Autrefois piliers du transport local, ces travailleurs vivaient dignement de leur activité. Aujourd’hui, leur réalité est bien différente.
Confrontés à une concurrence jugée déloyale et à une baisse considérable de la clientèle, beaucoup peinent à subvenir aux besoins de leurs familles.
Sous le soleil ardent ou la pluie, ces hommes continuent pourtant de pousser ou tirer leurs charrettes, transportant sacs de marchandises et autres charges lourdes. Un travail pénible, souvent mal rémunéré, qui impacte directement leur santé et leurs conditions de vie.

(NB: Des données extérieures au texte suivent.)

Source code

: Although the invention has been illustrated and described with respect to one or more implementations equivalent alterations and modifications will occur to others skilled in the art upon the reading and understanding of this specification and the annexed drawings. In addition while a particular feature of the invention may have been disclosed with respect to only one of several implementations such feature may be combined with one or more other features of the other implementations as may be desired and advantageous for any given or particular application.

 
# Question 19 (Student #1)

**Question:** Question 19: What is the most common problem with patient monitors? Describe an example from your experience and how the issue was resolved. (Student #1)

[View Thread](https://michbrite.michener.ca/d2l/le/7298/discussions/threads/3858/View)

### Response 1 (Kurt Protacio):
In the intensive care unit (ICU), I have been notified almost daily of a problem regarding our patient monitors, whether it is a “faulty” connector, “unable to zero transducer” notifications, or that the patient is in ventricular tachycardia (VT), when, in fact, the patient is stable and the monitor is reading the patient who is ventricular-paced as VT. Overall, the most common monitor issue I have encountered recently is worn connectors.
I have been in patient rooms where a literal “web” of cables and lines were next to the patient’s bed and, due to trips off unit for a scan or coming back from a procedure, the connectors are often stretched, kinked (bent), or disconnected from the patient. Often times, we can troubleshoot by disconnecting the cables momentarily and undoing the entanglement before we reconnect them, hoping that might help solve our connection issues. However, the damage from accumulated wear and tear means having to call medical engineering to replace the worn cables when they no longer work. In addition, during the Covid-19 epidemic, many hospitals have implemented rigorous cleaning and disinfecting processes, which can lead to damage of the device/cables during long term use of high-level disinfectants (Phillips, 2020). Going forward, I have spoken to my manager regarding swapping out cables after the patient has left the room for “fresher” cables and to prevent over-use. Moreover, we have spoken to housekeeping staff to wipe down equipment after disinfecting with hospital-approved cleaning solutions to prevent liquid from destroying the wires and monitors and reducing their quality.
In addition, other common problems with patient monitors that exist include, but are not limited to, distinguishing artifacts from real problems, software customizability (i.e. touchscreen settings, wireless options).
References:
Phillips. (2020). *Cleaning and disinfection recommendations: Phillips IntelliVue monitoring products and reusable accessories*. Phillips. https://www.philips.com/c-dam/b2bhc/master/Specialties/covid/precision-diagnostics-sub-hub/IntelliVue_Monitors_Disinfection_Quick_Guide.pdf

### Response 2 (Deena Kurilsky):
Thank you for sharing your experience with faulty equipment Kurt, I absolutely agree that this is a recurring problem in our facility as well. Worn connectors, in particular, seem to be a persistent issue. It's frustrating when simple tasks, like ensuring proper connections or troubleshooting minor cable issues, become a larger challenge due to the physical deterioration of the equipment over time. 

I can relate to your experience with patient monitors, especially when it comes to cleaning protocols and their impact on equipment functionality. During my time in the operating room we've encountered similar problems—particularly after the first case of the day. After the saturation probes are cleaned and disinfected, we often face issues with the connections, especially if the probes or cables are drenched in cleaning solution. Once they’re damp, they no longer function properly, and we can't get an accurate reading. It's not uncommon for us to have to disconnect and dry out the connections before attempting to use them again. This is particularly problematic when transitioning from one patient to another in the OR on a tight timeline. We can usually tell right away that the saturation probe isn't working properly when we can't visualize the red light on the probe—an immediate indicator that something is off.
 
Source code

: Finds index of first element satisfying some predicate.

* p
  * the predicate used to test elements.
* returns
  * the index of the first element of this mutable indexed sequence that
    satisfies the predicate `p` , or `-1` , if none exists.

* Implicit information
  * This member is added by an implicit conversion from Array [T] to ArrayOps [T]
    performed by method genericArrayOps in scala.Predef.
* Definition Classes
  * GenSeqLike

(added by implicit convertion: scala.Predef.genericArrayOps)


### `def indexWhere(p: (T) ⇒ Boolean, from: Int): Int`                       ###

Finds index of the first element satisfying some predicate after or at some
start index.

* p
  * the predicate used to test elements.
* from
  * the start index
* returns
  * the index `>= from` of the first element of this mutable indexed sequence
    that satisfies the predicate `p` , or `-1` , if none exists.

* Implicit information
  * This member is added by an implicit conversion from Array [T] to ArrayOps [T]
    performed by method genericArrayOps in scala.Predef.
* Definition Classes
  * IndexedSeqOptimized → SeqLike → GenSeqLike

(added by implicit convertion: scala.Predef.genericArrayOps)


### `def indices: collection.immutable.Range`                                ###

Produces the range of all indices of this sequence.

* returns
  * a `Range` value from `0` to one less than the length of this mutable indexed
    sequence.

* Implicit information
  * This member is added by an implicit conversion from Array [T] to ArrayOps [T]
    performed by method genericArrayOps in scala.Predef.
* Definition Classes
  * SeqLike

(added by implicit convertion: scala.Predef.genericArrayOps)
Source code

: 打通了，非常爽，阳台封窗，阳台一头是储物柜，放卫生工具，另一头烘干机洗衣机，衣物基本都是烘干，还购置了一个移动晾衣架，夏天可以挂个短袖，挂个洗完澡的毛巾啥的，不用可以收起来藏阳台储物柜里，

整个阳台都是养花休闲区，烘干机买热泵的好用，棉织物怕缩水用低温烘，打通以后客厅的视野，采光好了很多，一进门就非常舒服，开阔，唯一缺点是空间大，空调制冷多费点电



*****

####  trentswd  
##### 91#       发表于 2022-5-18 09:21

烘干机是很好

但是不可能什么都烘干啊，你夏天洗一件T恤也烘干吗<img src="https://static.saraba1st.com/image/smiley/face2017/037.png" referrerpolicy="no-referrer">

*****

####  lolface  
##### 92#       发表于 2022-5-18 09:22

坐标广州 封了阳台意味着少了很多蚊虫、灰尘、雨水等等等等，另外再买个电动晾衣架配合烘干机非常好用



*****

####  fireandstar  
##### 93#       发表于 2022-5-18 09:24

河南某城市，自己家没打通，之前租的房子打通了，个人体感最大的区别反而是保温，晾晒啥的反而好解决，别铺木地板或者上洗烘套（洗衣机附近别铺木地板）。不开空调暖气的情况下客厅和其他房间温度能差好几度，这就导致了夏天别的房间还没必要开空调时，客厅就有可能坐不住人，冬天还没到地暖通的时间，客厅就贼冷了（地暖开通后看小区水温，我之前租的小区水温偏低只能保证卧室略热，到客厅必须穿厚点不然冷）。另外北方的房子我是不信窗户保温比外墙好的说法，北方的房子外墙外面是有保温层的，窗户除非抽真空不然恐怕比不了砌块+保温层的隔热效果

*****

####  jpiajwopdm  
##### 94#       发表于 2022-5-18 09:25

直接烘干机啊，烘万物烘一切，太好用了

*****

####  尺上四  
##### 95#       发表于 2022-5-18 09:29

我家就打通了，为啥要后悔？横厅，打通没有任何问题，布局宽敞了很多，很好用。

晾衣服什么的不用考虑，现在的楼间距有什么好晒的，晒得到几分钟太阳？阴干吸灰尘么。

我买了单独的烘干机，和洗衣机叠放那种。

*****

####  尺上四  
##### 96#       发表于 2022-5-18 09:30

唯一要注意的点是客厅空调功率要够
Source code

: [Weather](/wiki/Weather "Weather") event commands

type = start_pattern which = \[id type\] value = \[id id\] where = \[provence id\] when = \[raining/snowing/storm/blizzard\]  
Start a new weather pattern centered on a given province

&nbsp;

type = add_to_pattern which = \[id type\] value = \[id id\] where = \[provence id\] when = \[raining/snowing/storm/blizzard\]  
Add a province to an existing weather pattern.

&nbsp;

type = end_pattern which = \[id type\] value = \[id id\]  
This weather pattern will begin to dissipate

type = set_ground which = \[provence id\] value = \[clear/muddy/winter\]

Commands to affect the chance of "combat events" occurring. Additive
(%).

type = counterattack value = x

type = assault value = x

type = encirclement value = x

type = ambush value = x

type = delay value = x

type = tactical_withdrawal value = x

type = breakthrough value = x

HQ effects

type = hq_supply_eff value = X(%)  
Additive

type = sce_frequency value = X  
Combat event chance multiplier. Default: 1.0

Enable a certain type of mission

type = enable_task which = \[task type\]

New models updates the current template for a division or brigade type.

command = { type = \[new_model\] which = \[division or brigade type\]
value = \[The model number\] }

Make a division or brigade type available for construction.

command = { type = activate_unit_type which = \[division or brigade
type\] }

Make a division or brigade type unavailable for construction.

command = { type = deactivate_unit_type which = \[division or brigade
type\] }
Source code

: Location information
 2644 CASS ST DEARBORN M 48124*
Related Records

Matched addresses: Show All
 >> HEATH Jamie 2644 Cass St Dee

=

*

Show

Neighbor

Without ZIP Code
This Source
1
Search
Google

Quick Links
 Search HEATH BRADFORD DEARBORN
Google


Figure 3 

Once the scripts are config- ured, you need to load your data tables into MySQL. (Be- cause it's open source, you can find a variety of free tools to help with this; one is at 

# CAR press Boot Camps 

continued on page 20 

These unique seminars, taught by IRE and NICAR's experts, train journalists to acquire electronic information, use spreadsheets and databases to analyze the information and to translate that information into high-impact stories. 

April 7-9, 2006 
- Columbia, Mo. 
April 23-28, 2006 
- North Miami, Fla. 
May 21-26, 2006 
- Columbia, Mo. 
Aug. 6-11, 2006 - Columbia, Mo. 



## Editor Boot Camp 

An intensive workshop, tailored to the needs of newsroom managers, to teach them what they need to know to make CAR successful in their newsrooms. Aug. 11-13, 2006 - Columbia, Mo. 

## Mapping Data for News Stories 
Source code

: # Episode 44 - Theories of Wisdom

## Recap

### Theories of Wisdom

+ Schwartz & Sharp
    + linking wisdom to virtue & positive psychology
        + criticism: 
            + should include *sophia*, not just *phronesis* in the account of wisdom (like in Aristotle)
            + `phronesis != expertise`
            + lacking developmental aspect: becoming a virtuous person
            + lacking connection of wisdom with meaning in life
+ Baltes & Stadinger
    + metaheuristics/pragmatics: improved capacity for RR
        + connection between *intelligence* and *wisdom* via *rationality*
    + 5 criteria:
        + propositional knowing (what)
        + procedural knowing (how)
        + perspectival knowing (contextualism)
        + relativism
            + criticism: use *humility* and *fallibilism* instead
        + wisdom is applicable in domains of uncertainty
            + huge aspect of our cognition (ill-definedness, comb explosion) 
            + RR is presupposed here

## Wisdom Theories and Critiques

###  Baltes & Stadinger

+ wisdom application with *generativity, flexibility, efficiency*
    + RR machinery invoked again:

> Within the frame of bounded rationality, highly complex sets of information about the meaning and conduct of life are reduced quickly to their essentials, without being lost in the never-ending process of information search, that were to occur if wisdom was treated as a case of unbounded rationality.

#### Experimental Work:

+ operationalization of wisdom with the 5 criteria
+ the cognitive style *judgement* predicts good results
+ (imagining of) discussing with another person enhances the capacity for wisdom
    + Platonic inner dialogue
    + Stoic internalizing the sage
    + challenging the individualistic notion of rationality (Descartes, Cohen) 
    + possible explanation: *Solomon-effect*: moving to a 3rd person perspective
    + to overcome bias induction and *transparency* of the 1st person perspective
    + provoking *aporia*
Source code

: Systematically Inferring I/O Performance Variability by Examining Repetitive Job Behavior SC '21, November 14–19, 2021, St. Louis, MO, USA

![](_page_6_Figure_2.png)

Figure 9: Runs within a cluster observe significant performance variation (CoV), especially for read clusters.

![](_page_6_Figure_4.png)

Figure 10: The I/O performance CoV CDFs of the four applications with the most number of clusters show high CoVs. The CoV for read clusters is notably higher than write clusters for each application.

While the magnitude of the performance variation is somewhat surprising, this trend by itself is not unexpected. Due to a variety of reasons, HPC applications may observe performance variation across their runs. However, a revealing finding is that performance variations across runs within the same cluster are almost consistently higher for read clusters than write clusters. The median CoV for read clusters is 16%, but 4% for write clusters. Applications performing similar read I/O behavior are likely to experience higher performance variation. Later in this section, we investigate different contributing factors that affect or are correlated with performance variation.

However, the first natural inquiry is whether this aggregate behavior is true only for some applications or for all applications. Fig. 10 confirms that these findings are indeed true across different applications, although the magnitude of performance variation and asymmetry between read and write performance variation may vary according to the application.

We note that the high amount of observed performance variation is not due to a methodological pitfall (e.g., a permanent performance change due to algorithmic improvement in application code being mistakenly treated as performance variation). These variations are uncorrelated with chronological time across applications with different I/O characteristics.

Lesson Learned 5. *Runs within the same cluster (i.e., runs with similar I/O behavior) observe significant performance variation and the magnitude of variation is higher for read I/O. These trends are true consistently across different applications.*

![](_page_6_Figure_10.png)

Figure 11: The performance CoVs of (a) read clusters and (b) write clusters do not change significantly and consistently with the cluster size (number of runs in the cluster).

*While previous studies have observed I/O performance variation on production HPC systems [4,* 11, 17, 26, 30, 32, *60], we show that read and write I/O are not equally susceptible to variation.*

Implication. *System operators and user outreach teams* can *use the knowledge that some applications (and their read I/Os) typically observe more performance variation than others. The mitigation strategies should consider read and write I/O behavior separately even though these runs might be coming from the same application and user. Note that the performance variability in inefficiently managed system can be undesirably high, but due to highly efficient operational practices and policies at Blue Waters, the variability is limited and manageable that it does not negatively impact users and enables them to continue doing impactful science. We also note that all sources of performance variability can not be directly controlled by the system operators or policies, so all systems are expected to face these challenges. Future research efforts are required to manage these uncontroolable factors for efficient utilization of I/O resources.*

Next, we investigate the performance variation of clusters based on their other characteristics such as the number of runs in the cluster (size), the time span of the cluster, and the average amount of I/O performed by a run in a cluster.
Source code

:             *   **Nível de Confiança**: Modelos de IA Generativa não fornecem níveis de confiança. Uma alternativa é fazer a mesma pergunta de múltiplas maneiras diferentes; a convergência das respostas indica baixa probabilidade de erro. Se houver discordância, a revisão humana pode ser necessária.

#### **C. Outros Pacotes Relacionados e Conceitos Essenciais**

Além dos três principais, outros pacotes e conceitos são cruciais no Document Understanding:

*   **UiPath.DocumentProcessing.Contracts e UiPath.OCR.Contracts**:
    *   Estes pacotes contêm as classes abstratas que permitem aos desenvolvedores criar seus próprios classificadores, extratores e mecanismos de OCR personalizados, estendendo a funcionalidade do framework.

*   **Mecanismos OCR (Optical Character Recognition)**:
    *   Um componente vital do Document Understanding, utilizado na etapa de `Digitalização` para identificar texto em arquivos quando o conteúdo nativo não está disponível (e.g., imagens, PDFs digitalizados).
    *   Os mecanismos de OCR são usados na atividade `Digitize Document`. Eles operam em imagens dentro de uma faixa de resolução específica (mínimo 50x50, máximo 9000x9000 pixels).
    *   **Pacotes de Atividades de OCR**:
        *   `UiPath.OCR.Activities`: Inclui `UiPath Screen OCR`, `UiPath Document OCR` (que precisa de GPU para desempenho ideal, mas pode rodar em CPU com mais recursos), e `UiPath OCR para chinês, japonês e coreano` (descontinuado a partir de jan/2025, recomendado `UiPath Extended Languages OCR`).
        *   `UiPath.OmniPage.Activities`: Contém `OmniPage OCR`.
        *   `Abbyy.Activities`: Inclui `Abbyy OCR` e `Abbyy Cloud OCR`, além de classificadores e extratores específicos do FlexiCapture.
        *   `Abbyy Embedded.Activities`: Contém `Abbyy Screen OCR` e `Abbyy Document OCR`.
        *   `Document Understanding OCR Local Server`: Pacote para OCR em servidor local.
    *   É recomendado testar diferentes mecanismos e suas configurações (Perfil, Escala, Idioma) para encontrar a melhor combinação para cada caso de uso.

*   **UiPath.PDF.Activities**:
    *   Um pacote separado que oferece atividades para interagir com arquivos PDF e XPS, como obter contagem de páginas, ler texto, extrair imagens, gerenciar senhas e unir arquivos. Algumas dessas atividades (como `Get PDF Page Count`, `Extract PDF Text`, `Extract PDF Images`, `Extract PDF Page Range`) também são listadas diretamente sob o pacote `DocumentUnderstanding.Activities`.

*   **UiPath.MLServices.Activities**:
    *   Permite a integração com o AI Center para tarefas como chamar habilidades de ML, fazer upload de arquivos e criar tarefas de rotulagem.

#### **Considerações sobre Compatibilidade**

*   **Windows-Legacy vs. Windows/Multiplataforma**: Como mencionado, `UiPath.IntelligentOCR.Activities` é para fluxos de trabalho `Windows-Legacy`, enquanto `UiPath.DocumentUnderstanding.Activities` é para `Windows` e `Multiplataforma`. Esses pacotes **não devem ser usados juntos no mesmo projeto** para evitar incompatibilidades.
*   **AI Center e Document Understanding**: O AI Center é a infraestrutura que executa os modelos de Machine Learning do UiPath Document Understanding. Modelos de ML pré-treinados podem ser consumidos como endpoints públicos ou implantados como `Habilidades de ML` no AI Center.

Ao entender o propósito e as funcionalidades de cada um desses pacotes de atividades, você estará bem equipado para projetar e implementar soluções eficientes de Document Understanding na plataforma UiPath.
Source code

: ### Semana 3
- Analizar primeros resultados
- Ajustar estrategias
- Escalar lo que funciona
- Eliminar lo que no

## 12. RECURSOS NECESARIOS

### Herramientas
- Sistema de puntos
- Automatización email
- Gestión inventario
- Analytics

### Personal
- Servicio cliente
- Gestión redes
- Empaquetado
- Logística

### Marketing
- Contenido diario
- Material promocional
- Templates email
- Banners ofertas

« Nous souffrons beaucoup. Parfois, on travaille toute la journée sans gagner assez pour nourrir la famille », confie un charretier rencontré au marché central de Bunia.
Malgré leur rôle essentiel dans certains coins où les tricycles n’accèdent pas facilement, ils se sentent de plus en plus négligés, voire invisibles aux yeux de la société et des autorités.
En cette journée dédiée aux travailleurs, leur message est clair : ils demandent non seulement à être considérés, mais aussi à bénéficier d’un accompagnement pour améliorer leurs conditions de travail et de vie.
Car derrière chaque charrette, il y a une famille, des responsabilités et une lutte quotidienne pour la survie.